После утомительной службы ты иногда сидишь на закате в комнатах на Тверском бульваре или на улице Горького и не подаешь виду, как тебе больно оглядывать скромную обстановку, гордых русичей. Наоборот, ты шутишь и разыгрываешь, и потом невзначай попросишь бледные листочки с почерком творца и скажешь, связывая ниточки бумажной папки: «Попробуем протолкнуть!..»
Я вспоминаю тебя и не пишу. Я пишу тебе мысленно, проветриваясь на осеннем затоне. Осень окурена желтым прозрачно-путинным светом, и на окраине, в виду по-старинному мудрых полей, хочется вспоминать о великих. Хожу и говорю с тобой, потом еду дальним трамваем в однообразные Черемушки, ничего не вижу, не слышу, все говорю с тобой. На сиденье кто-то читает газету, и я случайно натыкаюсь на траурную каемку. Так неожиданно. Умер человек, о котором почти никто не слыхал, пока он вставал каждое утро в московской квартире и сидел над исполнением своего святого долга или порою отправлялся в знаменитую усадьбу, озарившую его молодость. Я-то считал, что давно уже нет на русской земле счастливцев яснополянской жизни. Нынче в словесности наплодилось так много сомнительных классиков, так часто их поминали и возносили, что я уже привык в провинции к мысли, будто они только и правят миром и будто им одним и обязана благодарностью просторная Родина. А человек, которого не стало сегодня, полвека жил рядом с нами, и не слышен был его голос. Умер последний секретарь Толстого. Еще не погребенный и уже навеки отданный царству небесному, он ясно-ясно видится мне. Внезапно рождается высокое чувство к нему и ко всем, кто так прожил. Только он один, возвращаясь к тульским лесам и оврагам, подходя благостным зеленым вечером к белой усадьбе, внутри которой мерцают к ночи похожие на старых хозяев окна барского дома, только он один мог потосковать и припомнить отпавшее так близко и наяву, как никто другой, только ему почти с суеверным счастьем простонародья шептали голоса забвенных гостей, гулявших и катавшихся в давновсти меж высокой травы… Понятно ли тебе мое чувство? Вот походить бы мне с ним по следам, послушать и перенестись туда, в дни бога в простой рубашке. Сегодня стоят у его гроба. И с обидой чудится, что при жизни редко у кого возникали бок о бок с ним тихая умилительная зависть и не по праздничным дням уважение. Странная поздняя гордость отпущена русскому. Поздняя гордость, позднее сожаление и любовь к прошлому.

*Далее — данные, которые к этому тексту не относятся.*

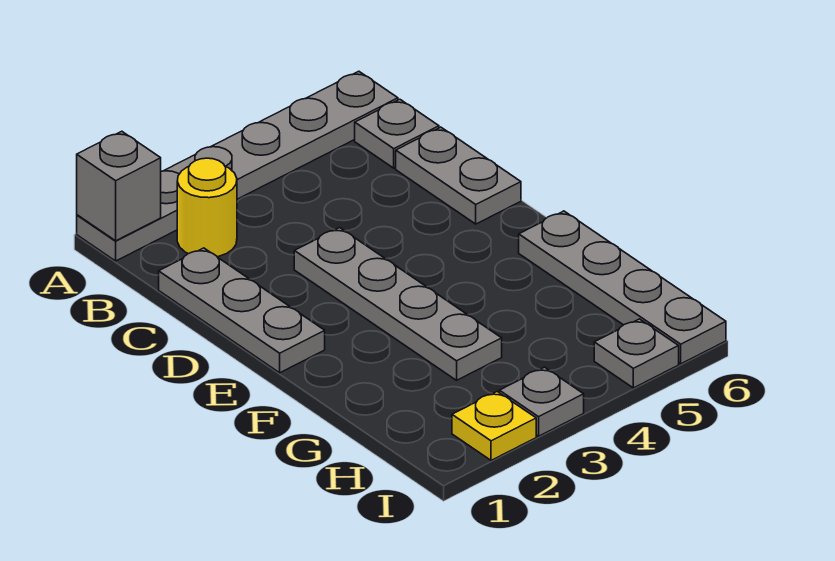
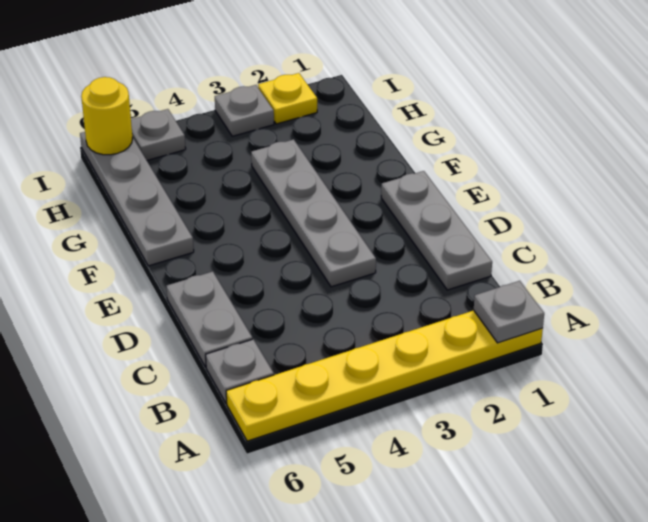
grey 1x6 plate [77,71,398,261] -> yellow 1x6 plate [226,310,543,441]
grey 1x1 brick [77,131,161,241] -> grey 1x1 plate [474,281,544,343]
yellow 1x1 round brick [177,158,237,257] -> yellow 1x1 round brick moved to [81,77,133,155]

В тот же день умерла простая старуха. Ей было сто шестьдесят шесть лет, и я тут же прикинул, кого и когда она могла бы видеть, и слышать, и знать.
Она мыкалась где-то в деревне, молотила цепами, таскала детей, и мир ее был замкнут околицей. На Псковщине она могла бы встретиться Пушкину, в орловских полях напился бы из ее кружки охотник Тургенев, а в Ясной ходила бы она жаловаться к Льву Николаевичу. Как-то невольно, по-детски думается об этом, когда вспомнишь, что Россия полтора века влекла ее за собой. И если бы я подошел к ее изголовью и спросил, знает ли она, каких великих сынов пережила, она бы никого, кроме царей, господ и соседей, не вспомнила. Какая печаль.

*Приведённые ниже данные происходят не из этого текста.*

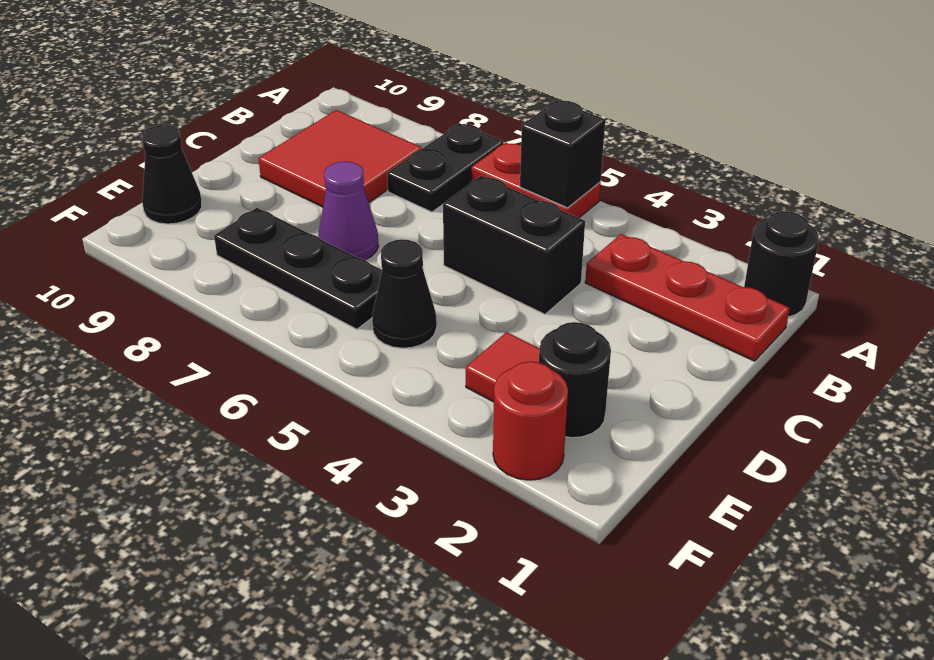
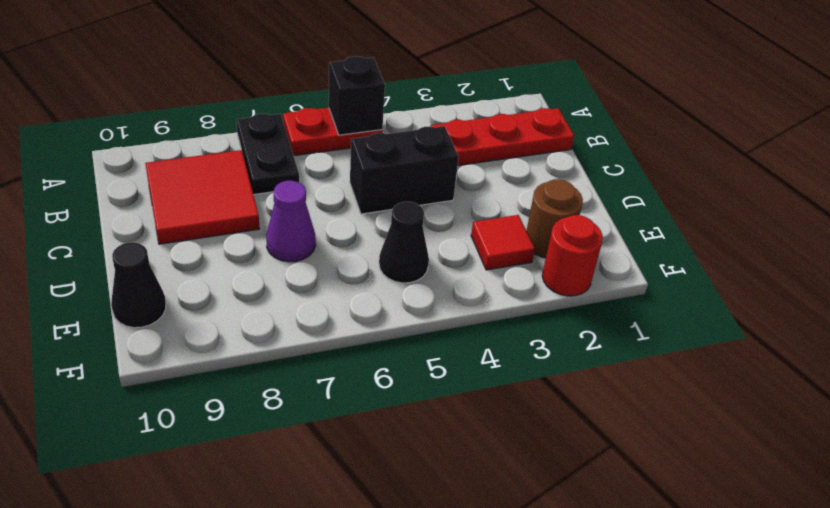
black 1x1 round brick [744,211,819,317] -> none
black 1x1 round brick [539,322,611,438] -> brown 1x1 round brick [527,179,583,258]
black 1x3 plate [214,208,382,329] -> none

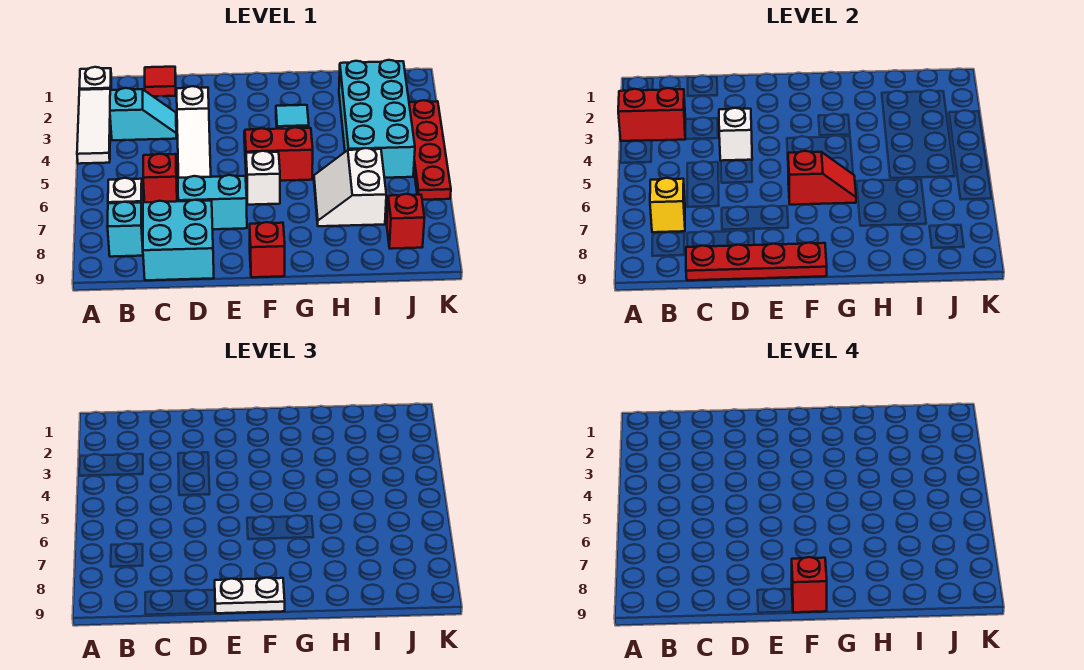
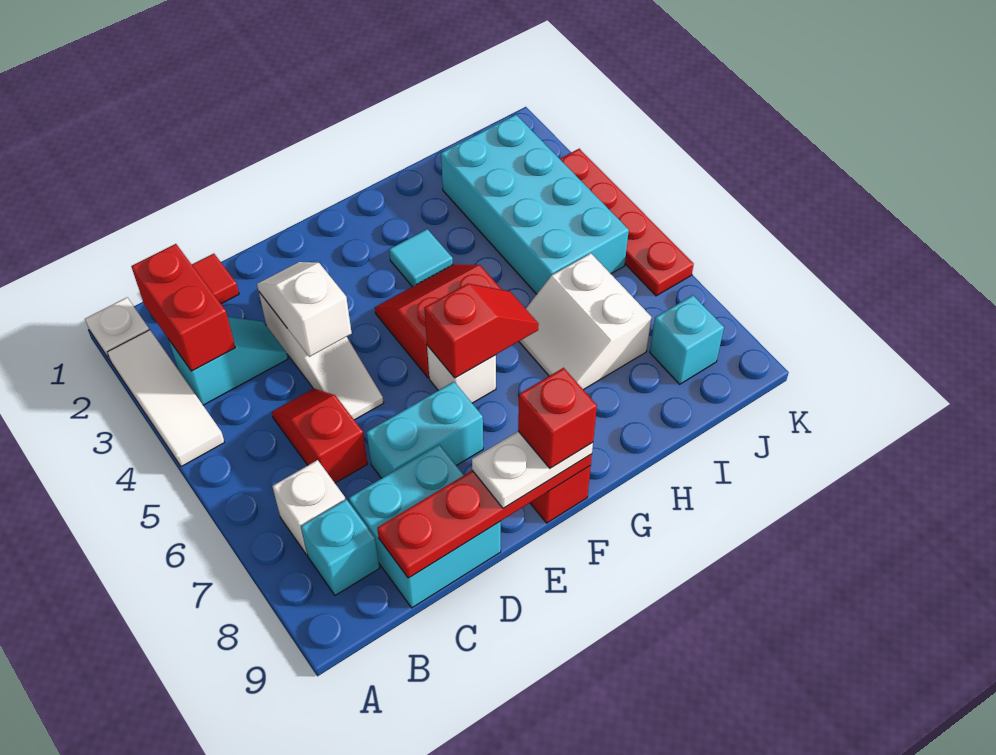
red 1x2 brick [618,88,685,141] -> red 1x2 brick turned to [131,244,235,371]
yellow 1x1 brick [650,178,685,232] -> none
red 1x1 brick [387,194,424,249] -> cyan 1x1 brick [650,295,724,384]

Ни о чем не писал я тебе. И, наверное, зря. Может, в ту минуту, когда я думая о тебе как о прекрасном друге, тебе кажется, что я позабыл тебя, и тебе одиноко. Я же на всех полустанках думаю о друзьях, покупаю конверты и, однако, пишу редко. Лето прошло, ты вернулся из чумацких степей. Кончилось и мое путешествие.